Gary brought the first half of the meeting home with David Thomas Roberts' "Roberto Clemente."

For our intermission entertainment, Bill Coleman did an excellent job on an extended medley of standards and holiday tunes, including "At a Georgia Camp Meeting," "It's Beginning to Look a lot Like Christmas," "Silver Bells," "Santa Claus is Coming to Town," "All I do is Dream of You," "White Christmas," "The Way We Were," "I'll Be With You in Apple Blossom Time," "Around the World in 80 Days," "April in Portugal," "Lisbon Antigua," "Estrellita," "Have Yourself a Merry Little Christmas," "Elmer's Tune," "There's a Tavern in Town," "O' Dem Golden Slippers," "Vienna, City of My Dreams" and "As Time Goes By."

Gary closed the break with another David Thomas Roberts composition, "Camille," a lyrical slow drag.

Bill Mitchell kick-started round two of the meeting with Jelly Roll Morton's first composition, "New Orleans Joys," (a.k.a.
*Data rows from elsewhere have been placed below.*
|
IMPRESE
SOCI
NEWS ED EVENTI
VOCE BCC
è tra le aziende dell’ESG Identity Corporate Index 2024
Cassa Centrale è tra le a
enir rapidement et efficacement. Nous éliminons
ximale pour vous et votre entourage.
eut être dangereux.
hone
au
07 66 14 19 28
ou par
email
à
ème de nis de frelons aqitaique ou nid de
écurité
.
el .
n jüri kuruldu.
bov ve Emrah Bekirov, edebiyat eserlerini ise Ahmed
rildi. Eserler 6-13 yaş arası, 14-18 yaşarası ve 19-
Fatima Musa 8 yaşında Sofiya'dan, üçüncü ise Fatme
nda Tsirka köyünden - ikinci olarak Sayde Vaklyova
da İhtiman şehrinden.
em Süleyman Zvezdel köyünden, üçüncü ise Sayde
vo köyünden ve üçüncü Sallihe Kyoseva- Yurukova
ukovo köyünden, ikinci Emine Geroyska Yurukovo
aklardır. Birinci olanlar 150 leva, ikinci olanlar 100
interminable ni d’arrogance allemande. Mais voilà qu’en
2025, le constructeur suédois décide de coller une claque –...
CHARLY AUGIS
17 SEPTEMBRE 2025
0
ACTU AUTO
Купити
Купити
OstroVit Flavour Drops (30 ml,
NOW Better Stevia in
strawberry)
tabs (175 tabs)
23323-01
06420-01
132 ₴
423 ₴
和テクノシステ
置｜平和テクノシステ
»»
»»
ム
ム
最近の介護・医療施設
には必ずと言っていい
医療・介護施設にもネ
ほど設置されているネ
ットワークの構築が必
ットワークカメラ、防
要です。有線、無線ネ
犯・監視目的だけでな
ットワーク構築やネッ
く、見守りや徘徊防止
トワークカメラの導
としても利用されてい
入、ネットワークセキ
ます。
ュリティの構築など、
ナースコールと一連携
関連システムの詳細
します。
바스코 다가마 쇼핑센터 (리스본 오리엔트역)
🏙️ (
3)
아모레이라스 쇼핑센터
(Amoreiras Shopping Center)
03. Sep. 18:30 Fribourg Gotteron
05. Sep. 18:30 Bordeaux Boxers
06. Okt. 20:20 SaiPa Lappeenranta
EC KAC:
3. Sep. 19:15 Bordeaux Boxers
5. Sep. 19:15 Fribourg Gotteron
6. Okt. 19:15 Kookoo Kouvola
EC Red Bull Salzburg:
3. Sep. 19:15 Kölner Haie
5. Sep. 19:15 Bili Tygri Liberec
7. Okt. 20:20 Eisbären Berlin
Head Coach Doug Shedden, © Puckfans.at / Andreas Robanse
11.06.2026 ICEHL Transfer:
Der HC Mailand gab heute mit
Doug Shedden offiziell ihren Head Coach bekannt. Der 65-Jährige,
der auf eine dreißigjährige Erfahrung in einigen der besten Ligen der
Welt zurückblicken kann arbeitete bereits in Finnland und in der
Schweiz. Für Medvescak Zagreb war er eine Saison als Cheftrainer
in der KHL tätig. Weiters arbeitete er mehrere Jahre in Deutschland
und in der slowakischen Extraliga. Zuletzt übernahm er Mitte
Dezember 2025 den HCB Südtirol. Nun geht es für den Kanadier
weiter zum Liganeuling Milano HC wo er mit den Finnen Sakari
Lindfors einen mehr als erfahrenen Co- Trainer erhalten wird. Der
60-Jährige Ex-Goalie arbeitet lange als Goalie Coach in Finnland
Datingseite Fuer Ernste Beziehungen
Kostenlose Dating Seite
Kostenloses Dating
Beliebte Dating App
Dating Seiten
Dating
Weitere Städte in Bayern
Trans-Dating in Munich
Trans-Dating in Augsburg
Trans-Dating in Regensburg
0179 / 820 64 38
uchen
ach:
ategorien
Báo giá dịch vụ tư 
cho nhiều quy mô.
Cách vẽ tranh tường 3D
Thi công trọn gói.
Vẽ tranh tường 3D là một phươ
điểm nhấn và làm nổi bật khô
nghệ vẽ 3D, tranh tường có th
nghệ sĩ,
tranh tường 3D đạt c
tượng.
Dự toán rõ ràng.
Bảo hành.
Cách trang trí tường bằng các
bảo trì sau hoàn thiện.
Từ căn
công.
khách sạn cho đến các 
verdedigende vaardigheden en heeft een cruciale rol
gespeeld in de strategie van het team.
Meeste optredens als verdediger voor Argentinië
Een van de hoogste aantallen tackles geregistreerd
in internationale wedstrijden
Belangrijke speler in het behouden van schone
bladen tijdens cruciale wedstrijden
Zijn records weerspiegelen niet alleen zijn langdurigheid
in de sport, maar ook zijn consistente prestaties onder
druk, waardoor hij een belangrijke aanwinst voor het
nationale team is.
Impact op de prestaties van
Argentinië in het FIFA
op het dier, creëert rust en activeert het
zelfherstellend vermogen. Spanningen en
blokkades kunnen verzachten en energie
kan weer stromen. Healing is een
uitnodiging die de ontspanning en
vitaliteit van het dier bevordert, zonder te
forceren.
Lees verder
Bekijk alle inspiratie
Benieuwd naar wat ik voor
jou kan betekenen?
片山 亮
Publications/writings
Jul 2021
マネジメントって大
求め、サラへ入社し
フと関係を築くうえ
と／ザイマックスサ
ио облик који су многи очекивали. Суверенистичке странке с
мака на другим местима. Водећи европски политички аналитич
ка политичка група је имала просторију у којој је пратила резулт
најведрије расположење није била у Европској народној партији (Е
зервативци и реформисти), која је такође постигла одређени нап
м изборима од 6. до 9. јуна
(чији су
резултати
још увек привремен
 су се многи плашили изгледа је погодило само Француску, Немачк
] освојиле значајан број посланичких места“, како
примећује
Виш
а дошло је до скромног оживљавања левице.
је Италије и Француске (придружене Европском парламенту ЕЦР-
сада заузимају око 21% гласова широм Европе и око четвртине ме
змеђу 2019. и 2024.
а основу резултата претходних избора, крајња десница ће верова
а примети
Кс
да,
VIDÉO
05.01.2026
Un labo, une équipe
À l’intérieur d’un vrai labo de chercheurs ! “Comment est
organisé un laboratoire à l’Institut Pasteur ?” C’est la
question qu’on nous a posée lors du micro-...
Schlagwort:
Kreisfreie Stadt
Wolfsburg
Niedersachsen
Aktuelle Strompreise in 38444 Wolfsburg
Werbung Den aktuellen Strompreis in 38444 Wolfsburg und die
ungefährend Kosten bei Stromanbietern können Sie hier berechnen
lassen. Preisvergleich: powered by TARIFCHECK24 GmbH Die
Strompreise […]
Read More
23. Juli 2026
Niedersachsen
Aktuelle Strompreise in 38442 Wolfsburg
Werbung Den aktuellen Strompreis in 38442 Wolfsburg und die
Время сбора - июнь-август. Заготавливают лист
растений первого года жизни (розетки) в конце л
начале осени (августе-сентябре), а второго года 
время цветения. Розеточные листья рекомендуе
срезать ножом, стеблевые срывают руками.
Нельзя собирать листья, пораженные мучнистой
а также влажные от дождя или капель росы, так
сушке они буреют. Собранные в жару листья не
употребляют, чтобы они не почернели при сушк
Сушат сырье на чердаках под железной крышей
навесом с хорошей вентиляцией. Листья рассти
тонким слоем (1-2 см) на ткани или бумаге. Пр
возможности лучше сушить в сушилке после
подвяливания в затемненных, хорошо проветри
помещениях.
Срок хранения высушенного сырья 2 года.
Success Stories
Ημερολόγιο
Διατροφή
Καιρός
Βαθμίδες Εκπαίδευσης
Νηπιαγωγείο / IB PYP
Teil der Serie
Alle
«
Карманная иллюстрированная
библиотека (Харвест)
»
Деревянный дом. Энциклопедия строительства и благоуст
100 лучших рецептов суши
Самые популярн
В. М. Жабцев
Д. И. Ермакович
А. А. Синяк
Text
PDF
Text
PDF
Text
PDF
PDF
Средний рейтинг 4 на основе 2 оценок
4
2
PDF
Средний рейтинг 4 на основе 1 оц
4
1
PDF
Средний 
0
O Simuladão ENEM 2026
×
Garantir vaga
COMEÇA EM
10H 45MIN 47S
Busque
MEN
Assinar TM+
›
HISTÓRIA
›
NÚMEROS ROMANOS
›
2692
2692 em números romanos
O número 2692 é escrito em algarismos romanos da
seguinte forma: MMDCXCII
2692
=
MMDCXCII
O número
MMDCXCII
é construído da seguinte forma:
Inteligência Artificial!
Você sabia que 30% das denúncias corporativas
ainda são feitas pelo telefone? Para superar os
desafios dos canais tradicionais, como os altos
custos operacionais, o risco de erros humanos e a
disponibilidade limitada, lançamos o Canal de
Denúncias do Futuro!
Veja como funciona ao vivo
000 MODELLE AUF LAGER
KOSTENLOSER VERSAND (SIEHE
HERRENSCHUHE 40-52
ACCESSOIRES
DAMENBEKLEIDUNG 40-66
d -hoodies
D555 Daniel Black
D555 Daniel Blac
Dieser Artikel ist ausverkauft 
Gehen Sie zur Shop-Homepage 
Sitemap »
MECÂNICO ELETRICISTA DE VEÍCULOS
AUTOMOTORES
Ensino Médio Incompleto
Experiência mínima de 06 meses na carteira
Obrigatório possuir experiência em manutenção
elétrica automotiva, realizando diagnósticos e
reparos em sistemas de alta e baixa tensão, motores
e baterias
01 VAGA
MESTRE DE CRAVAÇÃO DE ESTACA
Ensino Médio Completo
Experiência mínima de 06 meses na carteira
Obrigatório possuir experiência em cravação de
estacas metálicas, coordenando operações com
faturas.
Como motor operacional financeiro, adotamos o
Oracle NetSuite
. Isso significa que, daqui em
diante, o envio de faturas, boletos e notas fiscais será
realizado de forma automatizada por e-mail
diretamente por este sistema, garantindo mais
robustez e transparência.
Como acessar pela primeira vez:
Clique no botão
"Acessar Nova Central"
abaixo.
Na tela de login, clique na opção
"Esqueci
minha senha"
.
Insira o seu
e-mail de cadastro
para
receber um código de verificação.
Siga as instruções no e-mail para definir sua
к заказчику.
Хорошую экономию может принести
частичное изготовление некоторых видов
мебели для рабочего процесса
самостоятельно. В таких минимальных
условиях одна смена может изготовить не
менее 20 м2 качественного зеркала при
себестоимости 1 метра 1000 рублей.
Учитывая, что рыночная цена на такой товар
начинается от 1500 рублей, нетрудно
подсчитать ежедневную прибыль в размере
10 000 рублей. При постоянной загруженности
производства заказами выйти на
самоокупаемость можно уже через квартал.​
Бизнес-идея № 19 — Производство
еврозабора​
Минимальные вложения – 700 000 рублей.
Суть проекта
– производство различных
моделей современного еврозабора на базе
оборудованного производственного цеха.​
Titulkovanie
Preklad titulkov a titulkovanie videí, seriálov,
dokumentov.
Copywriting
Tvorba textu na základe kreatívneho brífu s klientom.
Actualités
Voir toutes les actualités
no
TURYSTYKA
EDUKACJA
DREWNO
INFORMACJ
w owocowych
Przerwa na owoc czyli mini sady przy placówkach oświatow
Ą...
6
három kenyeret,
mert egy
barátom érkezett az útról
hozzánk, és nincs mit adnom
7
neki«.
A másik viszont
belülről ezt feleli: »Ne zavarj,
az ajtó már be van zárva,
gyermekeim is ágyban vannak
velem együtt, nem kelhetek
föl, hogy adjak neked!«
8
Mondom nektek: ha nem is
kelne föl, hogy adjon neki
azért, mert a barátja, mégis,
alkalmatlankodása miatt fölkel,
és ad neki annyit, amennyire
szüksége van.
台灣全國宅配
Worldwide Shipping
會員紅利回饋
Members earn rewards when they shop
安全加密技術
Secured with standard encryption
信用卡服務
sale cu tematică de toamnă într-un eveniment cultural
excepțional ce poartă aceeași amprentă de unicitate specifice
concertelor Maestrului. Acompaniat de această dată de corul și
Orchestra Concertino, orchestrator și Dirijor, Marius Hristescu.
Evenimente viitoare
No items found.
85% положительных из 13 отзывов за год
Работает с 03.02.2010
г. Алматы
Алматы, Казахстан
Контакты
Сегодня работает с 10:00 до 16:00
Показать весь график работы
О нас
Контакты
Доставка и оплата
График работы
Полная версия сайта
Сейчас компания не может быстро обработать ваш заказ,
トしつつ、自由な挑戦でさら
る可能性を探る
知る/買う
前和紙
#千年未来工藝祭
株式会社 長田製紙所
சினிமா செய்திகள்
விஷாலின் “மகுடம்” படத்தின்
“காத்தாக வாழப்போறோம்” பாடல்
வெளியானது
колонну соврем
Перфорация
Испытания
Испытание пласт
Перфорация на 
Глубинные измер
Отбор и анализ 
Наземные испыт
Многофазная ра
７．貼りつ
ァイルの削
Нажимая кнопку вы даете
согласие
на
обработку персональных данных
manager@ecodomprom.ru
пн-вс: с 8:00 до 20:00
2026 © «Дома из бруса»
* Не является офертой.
New Orleans Blues). He continued with some more choice Jelly Roll on "Wildman Blues," and for the coup de grace, "The Pearls." As usual, Bill's grasp of Morton's swing is right on the money, and his improvisations are first rate as well.

Ron Ross played a trio of originals all on request, first his lovely and evocative habanera "Mirella," then "Obadiah's Jumpsuit," followed by his ever-popular "Studio Sensation."

Nancy continued her Thanksgiving theme with some more standard turkey fare: "Sweet Potatoes, " by Justin Ringleaven, 1906. A player could never guess the intended tempo by relying on the sheet music to this piece; it's marked "A Slow Drag," "March and Two Step," and "Quite Slow" all at the same time! Hilarious.

Next, Nancy brought her outstanding sight-reading skills to "Paprika: Hot Stuff March Two Step" from 1909 by Luella Lockwood Moore. She finished off another crowd-pleasing set with a lively rag from 1914 called "Pepper" – I didn't get the composer's name.

Gary and Bill returned for a duet on Joplin's "Original Rags," from 1899. Bill stayed on to solo, honoring a request of Jelly Roll Morton's "Winin' Boy Blues," sans Morton's racy lyrics. He continued with a crisply played gem, James Scott's "Grace and Beauty," then honored another request with his own "Musty Rag," a clever stitching together of phrases from Erroll Gardner's "Misty" and May Aufderheide's "Dusty Rag."

Nancy came back for a Thanksgiving finisher, "Spuds, a Novelty March" written by Lawrence O'Connor in 1907.

Ron Ross put the bookends on a thoroughly enjoyable meeting with his exquisite "Joplinesque, A Gringo Tango."